_Consigna de trabajo 1:_
Responde con datos del texto sobre la clasificación de Nacional a la Liguilla:
(a) ¿Por qué marcador perdió Nacional y ante qué equipo?
(b) ¿En qué posición de la tabla terminó Nacional tras el Clausura?
(c) ¿Quién dirigió al equipo en el segundo semestre del 2006?
_Consigna de trabajo 2:_
Escribe la continuación del texto sobre la clasificación de Nacional a la Liguilla a partir de su última oración.

_Texto fuente:_
=======
DANIEL ROSA
Habrá clásico en la Liguilla porque Nacional clasificó, pero los hinchas tricolores no tienen nada que festejar. El equipo dirigido por Daniel Carreño logró un premio inmerecido al entrar en el certamen reducido, pues no lo hizo por mérito propio. Bien merecido tiene Bella Vista que Nacional entre a jugar su primer partido del torneo con una pancarta como gesto de agradecimiento, porque el tricolor consiguió una clasificación vergonzosa. Sí, así, bien clarito: ¡Ver-gon-zo-sa! Perdió 1-0 ante el ya descendido Rentistas, que además le ganó con un gol de cabeza anotado por Héctor Acuña, un futbolista que sólo mide 1,64.
Lo que sí fue justo para Nacional fue la derrota y su posición en la tabla luego de un pésimo Clausura: duodécimo entre 16. ¿Qué quiere decir esto? Que la clasificación a la Liguilla no la logró este grupo, sino el que disputó el segundo semestre del 2006, con Martín Lasarte como entrenador. Aquel técnico, tan resistido en su momento -como lo es hoy Carreño-, dejó al equipo al que había conducido a un bicampeonato en quinta posición, pero gracias a aquellos puntos el tricolor podrá ahora disputar el derecho a jugar la Sudamericana de este año y la Libertadores del que viene.
=======
_Registros proporcionados:_
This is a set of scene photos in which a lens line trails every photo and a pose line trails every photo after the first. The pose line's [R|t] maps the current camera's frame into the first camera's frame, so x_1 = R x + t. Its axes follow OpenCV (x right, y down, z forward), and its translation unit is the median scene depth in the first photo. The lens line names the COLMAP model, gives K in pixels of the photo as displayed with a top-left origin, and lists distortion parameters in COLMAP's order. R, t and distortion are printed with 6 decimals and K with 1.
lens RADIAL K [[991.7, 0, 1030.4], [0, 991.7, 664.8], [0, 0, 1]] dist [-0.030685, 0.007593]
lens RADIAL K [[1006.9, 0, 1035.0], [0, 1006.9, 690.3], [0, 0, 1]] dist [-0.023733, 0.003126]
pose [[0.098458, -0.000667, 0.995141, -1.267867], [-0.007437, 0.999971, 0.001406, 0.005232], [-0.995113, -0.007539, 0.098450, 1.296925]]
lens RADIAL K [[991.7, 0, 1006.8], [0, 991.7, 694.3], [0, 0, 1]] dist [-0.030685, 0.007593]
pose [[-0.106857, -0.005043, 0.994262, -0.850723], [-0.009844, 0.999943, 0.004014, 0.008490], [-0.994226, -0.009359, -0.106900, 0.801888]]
=======
_Espacio de respuesta 1:_
(a) Perdió 1-0 ante Rentistas.
(b) Terminó duodécimo entre 16.
(c) Martín Lasarte.

_Espacio de respuesta 2:_
Fue la de ayer una de las tardes más vergonzosas de la institución en el plano deportivo. Empezando por la mayoría de sus jugadores, que jugaron desganados, sin alma, sin el más mínimo compromiso a los gloriosos colores que defienden. Sólo se salvan Álvarez y Caballero, este último nuevamente siendo figura saliendo desde el banco. Y no por ser un virtuoso, sino porque puso un poquito de ganas. Bajó a buscar la pelota, encaró a dos y tres rivales y los dejó por el camino, desbordó, llegó hasta el fondo y una vez que enfiló hacia el arco rival no frenó más. El resto lastimó los ojos y el sentimiento tricolor. Por eso los hinchas silbaron, se enojaron y hasta insultaron, por la falta de rebeldía.
Y acá no se puede invocar que la mente estaba puesta en el partido del martes, porque Nacional se jugaba mucho y casi lo pierde. La actitud no fue la adecuada y el ejemplo es Diego Godín, expulsado tras ver una amarilla y protestarle hasta el hartazgo al árbitro Olivier Viera.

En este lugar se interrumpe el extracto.